La schizofrenia è un disturbo cerebrale debilitante che colpisce circa 1 persona su 100 (più di 2,5 milioni di persone negli Stati Uniti). Mentre gli antipsicotici esistenti sono efficaci per i sintomi caratteristici della schizofrenia, come allucinazioni e deliri, sono inefficaci per gli altri sintomi della schizofrenia, come i deficit nelle funzioni cognitive e sociali.

Gli attuali antipsicotici sono completamente inefficaci in oltre il 30% dei pazienti con schizofrenia resistente al trattamento (più di 750.000 persone negli Stati Uniti).

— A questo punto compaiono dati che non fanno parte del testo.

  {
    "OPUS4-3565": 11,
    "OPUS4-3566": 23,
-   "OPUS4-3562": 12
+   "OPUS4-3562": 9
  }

L'uso di questi farmaci è limitato anche dai loro effetti avversi, tra cui discinesia tardiva (movimenti incontrollabili del corpo) e parkinsonismo (rigidità, tremori e lentezza dei movimenti).

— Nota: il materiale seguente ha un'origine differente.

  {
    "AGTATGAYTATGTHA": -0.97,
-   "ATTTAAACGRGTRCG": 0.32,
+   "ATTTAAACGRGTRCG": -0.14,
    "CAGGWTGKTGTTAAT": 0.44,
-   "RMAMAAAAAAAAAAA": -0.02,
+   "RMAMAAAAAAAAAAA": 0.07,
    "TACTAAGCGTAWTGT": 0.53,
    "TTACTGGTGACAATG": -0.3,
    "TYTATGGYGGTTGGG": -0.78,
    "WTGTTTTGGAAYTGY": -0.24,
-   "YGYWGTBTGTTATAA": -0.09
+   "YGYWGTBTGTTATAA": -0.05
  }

Il nuovo studio per la prima volta ha determinato come i farmaci antipsicotici modulano la regione del cervello che si ritiene causi la psicosi negli animali viventi.

"Il nostro studio ha messo in luce la nostra mancanza di comprensione per come funzionano questi farmaci e ha scoperto nuove strategie terapeutiche per lo sviluppo di antipsicotici più efficaci", ha detto Parker.

Altri autori della Northwestern includono il primo autore Seongsik Yun, PhD; Ben Yang, PhD; Justin Anair; Madison Martin; Stefan Fleps; Arin Pamukcu, PhD; Nai-Hsing Yeh; Anis Contractor, PhD, professore di neuroscienze Wendell Krieg; e Ann Kennedy, PhD, assistente professore di Neuroscienze.

La ricerca è stata sostenuta dal National Institute of Neurological Disorders and Stroke grant R01NS122840 e dal National Institute of Mental Health grant K01MH11313201, entrambi del National Institutes of Health e della Whitehall Foundation.